Page text

----

Alisha’s father and brother set out to check on the nearby homes of her brother, who lives near Altadena Golf Course, her grandmother and an uncle.
Soon after they leave, she gets a frantic call from her father.
“It’s like a war zone,” he says. “There are cars on fire, houses on fire. Everything above the cemetery is burning.”
Dartanion II makes a mad dash to try to put water on his and surrounding homes. Meanwhile, a deputy arrives at Alisha’s home.
“You need to get out.”
Alisha checks on a neighbor and then grabs their still-packed duffle bags and tosses them into the family SUV and Prius. Next, she adds a safe filled with important documents, a photo of her mother and an urn containing her mother’s ashes. Finally, she gathers the family dog, Nugget, a corgi who isn’t fond of car rides. She puts him in the car anyway.
Then, with the family and her father in the vehicle, they try to drive off to evacuate.
But the car won’t start.
“This,” Alisha thinks, “is like a disaster movie.” But Dad has a jump-start and, soon, they’re driving to an uncle’s house.
He lives in Hollywood Hills.
4:30 p.m. Wednesday, Jan. 8, Palisades Highlands
Schneider is still home, but conditions are changing.
Earlier today he and his partner – who declined to be referenced for this story – drove to the top of Palisades Drive and spoke with some firefighters and saw some scorched houses. It was, they decided, time to leave.
They pack their Toyota Prius full. Schneider’s partner has saved a large picture of her three children. But Schneider is gripped by indecision.
A dozen fishing rods sit in their garage, each with its own story. Schneider could take them. Or he could take some of the trays of fishing parts. In the end, he chooses nothing. The houses on either end of us will protect us, he thinks, his fear giving way to blind optimism.
He holds his partner’s hand. The most important thing to save, he thinks, is the two of them.
As they drive down the hill, still holding hands, the Oh my Gods hit them in waves.
On Sunset, they pass rows of abandoned cars.
“Oh my God,” they say.
Near Palisades Village they pass what once was a row of houses. Schneider counts six chimneys left standing.
“Oh my God,” they say.
They pass the Alphabet Streets, a popular neighborhood, and blocks of homes are gone.
“Oh my God.”
His partner sobs uncontrollably. Schneider does not know what to say, or how to comfort her. Maybe, in the middle of a town that looks like a war zone, there is no comfort.
5:30 p.m. Wednesday, Jan. 8, Hollywood Hills
Cathirell-Tanzer is seated at a table in her uncle’s home as her brother and father return from surveying the damage in Altadena.
She sees the harrowing videos they captured. Her grandmother’s house is gone. Another uncle’s house is gone.

----

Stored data

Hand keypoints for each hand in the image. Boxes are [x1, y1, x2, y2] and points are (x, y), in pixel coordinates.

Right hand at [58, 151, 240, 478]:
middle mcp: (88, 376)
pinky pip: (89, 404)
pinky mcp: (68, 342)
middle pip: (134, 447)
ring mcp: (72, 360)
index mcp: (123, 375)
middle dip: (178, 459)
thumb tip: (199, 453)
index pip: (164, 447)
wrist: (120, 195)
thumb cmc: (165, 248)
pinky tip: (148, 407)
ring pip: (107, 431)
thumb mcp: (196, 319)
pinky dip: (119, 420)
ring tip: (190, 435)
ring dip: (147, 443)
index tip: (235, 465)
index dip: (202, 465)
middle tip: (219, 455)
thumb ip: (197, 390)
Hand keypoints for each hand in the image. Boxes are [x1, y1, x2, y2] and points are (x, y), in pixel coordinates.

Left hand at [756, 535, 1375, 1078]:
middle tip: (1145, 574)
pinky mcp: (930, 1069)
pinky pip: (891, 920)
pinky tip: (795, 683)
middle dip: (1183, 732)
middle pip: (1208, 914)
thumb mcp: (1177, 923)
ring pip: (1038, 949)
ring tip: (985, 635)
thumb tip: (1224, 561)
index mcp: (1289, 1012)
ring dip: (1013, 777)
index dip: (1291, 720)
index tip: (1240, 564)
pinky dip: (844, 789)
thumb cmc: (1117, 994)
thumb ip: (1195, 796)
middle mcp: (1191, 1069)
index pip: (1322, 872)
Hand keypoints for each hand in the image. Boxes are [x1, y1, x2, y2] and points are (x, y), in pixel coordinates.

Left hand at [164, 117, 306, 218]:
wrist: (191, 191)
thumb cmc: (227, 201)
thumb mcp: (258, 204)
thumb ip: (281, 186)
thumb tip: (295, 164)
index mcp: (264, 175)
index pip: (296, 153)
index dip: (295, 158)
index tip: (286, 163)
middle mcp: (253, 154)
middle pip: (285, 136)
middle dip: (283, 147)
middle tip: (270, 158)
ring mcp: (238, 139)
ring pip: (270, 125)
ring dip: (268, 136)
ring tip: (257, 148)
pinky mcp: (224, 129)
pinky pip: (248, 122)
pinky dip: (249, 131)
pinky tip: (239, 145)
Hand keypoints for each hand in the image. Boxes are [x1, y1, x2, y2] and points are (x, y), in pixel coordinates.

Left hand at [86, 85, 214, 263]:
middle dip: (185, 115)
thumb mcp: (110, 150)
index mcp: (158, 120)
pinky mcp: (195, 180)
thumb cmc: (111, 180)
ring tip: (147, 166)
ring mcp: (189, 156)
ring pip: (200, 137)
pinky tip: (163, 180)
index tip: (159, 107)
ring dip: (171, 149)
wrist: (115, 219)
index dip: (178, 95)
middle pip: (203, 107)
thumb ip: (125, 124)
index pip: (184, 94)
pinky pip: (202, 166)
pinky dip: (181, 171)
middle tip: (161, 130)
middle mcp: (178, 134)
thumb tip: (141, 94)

----

Work order A
From the wildfire account, list every item and animal Alisha puts into the family vehicles before they try to evacuate.
Work order B
Extend the wildfire account from the point where it stops.
The stored data lines are separate material from the fire account.

Answer area A
- Still-packed duffle bags
- A safe filled with important documents
- A photo of her mother
- An urn containing her mother's ashes
- Nugget, the family corgi

Answer area B
But something catches her eye; a Smart Car off to the side of her grandmother’s house. It belongs to her aunt, Evelyn McClendon.
At that point, Alisha knows Evelyn didn’t make it. Relatives would confirm days later after finding a skull and other remains among the rubble of the house.
But she barely has time to grieve – a new alert hits her phone. The Sunset fire is endangering this neighborhood, too.
For the second time this day, they pack their cars and evacuate.
They head to Orange, where a friend of Alisha’s owns a cottage. Later, as she settles in, she makes a mental map of Altadena streets, noting which of her family and friends have almost certainly lost their homes.
She doesn’t even realize she still smells of smoke until her husband says something.
“Take a shower,” he says. “You’ll feel better.”
10 a.m., Thursday, Jan. 9, DoubleTree Hotel, Del Mar
“Are you OK?” Grayson asks.
It’s a couple days since Heydenrich picked her boy up at school. They stayed, at first, at a hotel in Universal City. Then Heydenrich woke up Wednesday morning to learn about the fire in Hollywood Hills, and they made the decision to simply leave Los Angeles for Del Mar.
She learned a day ago, from a social media post, that their home in the Highlands is gone. So, too, is The Gray Dragon, their shared life.
She is not OK. But she has to be, for her son.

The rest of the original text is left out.